Experimental Data and Annotations
In some of the published material I needed to use annotated data, which was not readily available from traditional sources such as TREC. When possible, I will publish this data here, in order to promote the reproducibility of our research.
Syntactic Annotation of Search Queries
- M. Bendersky, W. B. Croft, D.A. Smith: "Structural Annotation of Search Queries
Using Pseudo-Relevance Feedback" In Proceedings of CIKM 2010 [pdf]
- M. Bendersky, W. Bruce Croft and D. A. Smith: "Joint Annotation of Search Queries" In Proceedings of ACL-HLT 2011 [pdf]
- In these two papers, we annotated 250 search queries from a search log with capitalization, POS tagging and segmentation annotations. The annotation can be found in this tar.gz file.
Finding Text Reuse on the Web
- M. Bendersky, W. B. Croft: "Finding Text Reuse on the Web" In Proceedings of WSDM 2009 [pdf]
- In this paper, we used a set of 50 "text-reuse" queries. These queries were essentially sentence-long excerpts from news articles
- This text file provides a list of these queries. Each query is associated with a source date, to enable reproducing the source date detection results discussed in the paper.

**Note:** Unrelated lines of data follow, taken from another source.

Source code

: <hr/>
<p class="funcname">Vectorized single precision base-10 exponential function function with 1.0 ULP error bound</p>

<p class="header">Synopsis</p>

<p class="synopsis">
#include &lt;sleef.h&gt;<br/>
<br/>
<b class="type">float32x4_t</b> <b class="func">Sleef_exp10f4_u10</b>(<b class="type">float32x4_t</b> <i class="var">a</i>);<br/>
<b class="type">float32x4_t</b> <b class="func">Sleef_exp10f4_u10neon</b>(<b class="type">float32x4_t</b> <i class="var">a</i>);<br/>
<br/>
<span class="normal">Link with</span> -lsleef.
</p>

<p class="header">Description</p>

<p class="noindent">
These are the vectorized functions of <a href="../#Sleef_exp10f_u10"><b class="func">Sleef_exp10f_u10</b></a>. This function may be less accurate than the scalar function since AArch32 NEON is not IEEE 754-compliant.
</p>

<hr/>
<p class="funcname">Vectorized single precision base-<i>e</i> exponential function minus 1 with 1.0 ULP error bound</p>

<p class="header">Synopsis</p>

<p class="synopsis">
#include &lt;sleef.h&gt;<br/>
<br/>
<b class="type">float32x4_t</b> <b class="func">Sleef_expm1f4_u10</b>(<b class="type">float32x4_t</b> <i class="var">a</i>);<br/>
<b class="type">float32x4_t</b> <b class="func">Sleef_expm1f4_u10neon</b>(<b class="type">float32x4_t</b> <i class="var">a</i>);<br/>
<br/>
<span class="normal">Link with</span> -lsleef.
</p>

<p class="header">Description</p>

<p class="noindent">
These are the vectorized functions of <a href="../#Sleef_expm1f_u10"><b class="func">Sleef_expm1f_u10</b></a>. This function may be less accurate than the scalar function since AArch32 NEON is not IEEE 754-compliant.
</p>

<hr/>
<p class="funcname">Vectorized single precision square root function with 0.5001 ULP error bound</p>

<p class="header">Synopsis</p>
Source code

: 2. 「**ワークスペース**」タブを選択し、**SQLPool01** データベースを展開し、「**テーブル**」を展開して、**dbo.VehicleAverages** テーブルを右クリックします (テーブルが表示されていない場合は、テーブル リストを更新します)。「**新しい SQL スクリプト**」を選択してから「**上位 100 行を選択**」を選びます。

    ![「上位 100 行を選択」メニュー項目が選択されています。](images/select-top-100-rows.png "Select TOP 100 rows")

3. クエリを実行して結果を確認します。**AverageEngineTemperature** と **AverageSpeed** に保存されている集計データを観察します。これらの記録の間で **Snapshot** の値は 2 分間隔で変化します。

Discovering Key Concepts in Verbose Queries
- M. Bendersky, W. B. Croft: "Discovering Key Concepts in Verbose Queries" In Proceedings of SIGIR 2008 [pdf]
- In this paper, we annotated 500 TREC "description" queries with a "key concept". The key concept is defined as a single noun phrase that best represents the information need underlying the query. These annotations were used to train a concept weighting method.
- This tar.gz file contains the annotated key concepts, as well as the structured Indri queries containing the concept weights learned by our method. See README.txt in the file for details.